Some of us are still pouting, curled up in wool and fleece...
But others, like me, are starting to feel the pull of outdoors and the increasing intensity and healing power of the sunlight. The lack of light up here is really no joke. Canadian are all urged to take Vitamin D because we tend to be deficient simply by virtue of our latitude, and a lot of people suffer from SAD (seasonal affective disorder) and are helped by special lamps. Nearly everybody is affected one way or the other by the sheer length of the winters, let alone the extreme cold like we've had this year. I just begin to go stir-crazy with what we always called cabin fever in New England, and no matter what, I have to get outside and moving. I miss downhill skiing, and wish my knees had held up so that I could have continued!

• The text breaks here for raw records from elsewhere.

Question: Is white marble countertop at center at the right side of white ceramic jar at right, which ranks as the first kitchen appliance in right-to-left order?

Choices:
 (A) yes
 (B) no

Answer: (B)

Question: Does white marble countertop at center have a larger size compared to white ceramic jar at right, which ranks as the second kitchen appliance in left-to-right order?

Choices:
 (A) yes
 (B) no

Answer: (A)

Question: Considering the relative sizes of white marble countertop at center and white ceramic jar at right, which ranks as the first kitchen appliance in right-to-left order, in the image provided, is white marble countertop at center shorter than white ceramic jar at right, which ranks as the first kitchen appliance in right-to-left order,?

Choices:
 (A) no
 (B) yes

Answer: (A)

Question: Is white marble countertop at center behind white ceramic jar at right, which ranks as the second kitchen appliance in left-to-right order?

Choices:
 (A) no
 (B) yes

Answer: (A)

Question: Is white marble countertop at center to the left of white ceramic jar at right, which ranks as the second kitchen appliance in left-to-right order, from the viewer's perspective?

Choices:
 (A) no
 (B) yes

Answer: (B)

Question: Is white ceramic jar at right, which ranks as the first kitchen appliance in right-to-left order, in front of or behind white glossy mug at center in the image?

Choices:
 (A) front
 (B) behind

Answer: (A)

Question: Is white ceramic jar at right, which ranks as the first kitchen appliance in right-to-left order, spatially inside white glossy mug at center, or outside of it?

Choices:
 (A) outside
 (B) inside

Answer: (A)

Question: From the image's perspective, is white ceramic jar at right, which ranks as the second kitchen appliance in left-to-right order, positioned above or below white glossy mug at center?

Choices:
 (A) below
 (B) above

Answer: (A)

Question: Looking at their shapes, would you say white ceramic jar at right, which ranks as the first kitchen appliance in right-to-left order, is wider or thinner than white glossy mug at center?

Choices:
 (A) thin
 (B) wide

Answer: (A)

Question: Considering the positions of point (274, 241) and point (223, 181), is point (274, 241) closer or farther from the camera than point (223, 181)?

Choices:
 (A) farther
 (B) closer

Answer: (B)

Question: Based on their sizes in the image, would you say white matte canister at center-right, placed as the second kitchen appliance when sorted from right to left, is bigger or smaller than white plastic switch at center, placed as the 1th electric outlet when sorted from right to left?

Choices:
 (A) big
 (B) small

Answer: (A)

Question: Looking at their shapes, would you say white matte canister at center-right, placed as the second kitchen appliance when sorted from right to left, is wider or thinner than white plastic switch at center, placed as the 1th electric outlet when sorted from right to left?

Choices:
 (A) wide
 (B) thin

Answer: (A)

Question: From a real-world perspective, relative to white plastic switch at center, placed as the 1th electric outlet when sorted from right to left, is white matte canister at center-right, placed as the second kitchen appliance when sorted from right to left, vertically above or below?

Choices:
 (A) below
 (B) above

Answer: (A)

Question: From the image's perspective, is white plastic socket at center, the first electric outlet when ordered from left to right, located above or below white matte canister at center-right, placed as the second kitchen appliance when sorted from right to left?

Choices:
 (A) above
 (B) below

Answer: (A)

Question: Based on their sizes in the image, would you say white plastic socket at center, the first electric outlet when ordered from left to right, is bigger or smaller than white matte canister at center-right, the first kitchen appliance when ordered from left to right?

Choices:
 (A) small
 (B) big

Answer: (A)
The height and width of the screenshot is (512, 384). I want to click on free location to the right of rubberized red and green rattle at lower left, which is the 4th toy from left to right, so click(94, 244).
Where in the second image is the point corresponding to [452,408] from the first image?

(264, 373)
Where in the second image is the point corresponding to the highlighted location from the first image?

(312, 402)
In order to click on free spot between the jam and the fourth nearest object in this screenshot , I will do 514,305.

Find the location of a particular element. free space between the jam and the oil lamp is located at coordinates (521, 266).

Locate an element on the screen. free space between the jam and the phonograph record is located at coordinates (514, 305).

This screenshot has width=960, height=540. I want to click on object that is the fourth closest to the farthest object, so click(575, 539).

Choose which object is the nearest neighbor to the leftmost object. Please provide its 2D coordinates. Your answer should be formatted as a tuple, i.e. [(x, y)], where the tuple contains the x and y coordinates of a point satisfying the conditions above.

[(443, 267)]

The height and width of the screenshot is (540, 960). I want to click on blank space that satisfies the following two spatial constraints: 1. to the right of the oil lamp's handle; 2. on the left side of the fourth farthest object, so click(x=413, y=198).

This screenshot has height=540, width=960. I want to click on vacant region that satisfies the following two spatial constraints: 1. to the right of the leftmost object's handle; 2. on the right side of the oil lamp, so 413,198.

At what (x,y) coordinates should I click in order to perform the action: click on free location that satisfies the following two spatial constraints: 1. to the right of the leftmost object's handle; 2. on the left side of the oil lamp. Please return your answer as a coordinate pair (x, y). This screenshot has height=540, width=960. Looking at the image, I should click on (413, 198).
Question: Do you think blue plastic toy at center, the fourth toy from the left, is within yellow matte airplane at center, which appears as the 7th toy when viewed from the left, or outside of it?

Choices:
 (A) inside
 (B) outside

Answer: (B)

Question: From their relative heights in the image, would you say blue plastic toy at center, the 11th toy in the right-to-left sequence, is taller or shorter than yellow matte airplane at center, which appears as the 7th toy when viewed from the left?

But in the studio, our plants are clearly telegraphing the message of lengthening days:
That's not just a forest of avocado plants, but a batch of cherry tomatoes that came up from seed that must have been hiding in the planter, a gift from my gardening friend Eric F. back in October, and are now spilling over. I've thinned them and am pinching them back. On the left, the four-year-old lantana is bushy and vigorous after I cut it way back around Christmas. On the right is a geranium I rescued from a neighboring studio after they moved, along with this massive cactus:
And the bougainvillea is still pumping out its gorgeous blooms, delighting me up every morning when I walk into the studio...
...and reminding me that soon, I'll be here:
And when we return, it really will be almost-spring.
How are you holding up, if you're in the north? And if you're in a warmer climate, what are your first signs of spring?